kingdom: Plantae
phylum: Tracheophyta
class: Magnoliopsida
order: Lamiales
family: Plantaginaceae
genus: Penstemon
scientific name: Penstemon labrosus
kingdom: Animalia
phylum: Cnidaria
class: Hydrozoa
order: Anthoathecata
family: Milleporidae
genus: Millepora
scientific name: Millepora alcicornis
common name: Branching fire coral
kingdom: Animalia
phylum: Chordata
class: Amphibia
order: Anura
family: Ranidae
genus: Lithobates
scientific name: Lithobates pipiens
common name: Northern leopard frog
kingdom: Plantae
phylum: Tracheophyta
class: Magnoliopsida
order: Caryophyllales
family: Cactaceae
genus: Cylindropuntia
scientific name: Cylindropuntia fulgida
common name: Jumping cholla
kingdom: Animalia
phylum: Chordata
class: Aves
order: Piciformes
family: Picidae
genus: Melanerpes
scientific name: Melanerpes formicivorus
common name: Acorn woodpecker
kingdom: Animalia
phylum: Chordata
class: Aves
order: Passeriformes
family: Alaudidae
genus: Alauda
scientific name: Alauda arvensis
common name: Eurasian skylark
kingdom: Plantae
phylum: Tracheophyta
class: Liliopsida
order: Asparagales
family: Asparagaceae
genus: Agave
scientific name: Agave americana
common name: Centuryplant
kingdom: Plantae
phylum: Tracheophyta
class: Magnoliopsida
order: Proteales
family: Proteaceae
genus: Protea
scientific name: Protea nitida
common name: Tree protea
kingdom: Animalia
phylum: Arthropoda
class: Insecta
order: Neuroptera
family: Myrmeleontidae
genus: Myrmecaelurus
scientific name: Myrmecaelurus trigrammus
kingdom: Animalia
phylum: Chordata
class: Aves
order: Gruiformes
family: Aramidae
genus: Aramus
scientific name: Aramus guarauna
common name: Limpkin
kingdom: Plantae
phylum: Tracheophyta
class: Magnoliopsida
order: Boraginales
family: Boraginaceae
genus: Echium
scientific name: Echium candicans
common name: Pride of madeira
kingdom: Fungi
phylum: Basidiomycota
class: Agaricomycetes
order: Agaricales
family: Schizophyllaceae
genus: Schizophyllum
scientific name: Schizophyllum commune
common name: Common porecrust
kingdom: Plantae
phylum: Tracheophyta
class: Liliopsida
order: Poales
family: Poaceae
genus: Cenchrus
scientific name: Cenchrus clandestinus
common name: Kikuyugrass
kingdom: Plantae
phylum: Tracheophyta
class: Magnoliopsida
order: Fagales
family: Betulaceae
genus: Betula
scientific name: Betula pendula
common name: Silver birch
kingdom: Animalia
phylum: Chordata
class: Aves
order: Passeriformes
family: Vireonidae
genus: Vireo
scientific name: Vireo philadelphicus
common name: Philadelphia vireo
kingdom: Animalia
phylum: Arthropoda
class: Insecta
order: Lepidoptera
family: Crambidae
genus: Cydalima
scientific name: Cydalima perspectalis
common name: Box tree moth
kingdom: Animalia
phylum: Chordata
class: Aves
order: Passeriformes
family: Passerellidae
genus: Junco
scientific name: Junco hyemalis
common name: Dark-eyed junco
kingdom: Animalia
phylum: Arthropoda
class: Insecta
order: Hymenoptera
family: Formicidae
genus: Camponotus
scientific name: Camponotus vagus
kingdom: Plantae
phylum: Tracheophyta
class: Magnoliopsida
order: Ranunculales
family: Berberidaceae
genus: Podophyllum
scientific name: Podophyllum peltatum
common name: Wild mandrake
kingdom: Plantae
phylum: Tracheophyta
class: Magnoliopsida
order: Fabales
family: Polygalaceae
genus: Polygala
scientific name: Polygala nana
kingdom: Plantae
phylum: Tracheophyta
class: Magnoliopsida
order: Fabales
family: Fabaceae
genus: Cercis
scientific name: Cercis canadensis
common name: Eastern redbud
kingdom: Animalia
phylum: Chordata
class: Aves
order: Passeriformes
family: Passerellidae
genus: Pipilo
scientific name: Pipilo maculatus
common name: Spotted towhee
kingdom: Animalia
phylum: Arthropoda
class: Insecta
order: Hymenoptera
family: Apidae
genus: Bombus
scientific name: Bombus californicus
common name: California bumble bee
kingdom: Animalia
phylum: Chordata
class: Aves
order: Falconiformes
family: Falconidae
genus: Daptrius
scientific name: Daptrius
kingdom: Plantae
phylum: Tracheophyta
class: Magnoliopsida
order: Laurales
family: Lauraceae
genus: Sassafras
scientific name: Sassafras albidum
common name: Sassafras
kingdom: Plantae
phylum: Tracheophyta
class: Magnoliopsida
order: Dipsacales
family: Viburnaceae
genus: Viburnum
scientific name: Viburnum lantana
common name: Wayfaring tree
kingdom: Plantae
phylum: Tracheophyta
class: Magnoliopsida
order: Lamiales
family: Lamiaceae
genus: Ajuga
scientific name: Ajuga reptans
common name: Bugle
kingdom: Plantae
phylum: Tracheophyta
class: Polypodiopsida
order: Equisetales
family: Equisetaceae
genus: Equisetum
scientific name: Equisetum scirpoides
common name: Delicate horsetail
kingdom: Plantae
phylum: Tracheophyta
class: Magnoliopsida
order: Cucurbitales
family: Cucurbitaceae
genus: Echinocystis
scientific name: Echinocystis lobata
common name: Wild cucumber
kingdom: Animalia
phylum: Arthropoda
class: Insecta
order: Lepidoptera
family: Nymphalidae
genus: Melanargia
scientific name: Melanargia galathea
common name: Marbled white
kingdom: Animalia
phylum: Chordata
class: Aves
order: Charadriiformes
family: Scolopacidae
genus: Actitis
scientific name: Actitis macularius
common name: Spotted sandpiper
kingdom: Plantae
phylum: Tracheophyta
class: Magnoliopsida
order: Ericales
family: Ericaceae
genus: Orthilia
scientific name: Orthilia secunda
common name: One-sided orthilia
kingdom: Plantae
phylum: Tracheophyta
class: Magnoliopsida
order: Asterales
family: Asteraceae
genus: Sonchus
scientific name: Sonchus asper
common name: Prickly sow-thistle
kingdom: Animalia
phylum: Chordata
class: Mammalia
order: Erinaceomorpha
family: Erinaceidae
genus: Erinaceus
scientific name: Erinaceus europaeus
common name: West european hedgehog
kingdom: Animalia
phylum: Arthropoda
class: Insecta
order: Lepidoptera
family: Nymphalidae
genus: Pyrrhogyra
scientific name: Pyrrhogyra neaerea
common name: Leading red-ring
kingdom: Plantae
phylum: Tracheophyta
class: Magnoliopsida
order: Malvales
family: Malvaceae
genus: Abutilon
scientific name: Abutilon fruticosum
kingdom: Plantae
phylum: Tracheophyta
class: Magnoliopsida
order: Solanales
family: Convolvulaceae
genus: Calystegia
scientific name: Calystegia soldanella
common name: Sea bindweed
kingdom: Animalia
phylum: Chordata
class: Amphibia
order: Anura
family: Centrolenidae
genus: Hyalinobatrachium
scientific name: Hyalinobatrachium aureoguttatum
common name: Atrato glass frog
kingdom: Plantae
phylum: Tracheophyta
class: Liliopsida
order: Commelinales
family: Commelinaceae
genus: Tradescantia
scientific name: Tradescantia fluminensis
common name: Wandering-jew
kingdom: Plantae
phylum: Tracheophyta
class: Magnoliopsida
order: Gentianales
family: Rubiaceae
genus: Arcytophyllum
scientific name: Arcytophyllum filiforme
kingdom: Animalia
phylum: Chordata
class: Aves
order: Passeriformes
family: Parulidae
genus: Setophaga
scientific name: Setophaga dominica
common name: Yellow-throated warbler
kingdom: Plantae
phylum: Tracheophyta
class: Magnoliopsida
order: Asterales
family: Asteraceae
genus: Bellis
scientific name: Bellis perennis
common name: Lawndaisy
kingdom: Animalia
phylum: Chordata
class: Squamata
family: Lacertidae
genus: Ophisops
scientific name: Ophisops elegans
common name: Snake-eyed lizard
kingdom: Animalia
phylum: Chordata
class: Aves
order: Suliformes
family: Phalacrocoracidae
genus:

------

_Given instruction_
Copy the lines of the material above word for word, starting at the line containing "phylum: Basidiomycota" and ending at the line containing "genus: Polygala", with both of those lines included.

_The result_
phylum: Basidiomycota
class: Agaricomycetes
order: Agaricales
family: Schizophyllaceae
genus: Schizophyllum
scientific name: Schizophyllum commune
common name: Common porecrust
kingdom: Plantae
phylum: Tracheophyta
class: Liliopsida
order: Poales
family: Poaceae
genus: Cenchrus
scientific name: Cenchrus clandestinus
common name: Kikuyugrass
kingdom: Plantae
phylum: Tracheophyta
class: Magnoliopsida
order: Fagales
family: Betulaceae
genus: Betula
scientific name: Betula pendula
common name: Silver birch
kingdom: Animalia
phylum: Chordata
class: Aves
order: Passeriformes
family: Vireonidae
genus: Vireo
scientific name: Vireo philadelphicus
common name: Philadelphia vireo
kingdom: Animalia
phylum: Arthropoda
class: Insecta
order: Lepidoptera
family: Crambidae
genus: Cydalima
scientific name: Cydalima perspectalis
common name: Box tree moth
kingdom: Animalia
phylum: Chordata
class: Aves
order: Passeriformes
family: Passerellidae
genus: Junco
scientific name: Junco hyemalis
common name: Dark-eyed junco
kingdom: Animalia
phylum: Arthropoda
class: Insecta
order: Hymenoptera
family: Formicidae
genus: Camponotus
scientific name: Camponotus vagus
kingdom: Plantae
phylum: Tracheophyta
class: Magnoliopsida
order: Ranunculales
family: Berberidaceae
genus: Podophyllum
scientific name: Podophyllum peltatum
common name: Wild mandrake
kingdom: Plantae
phylum: Tracheophyta
class: Magnoliopsida
order: Fabales
family: Polygalaceae
genus: Polygala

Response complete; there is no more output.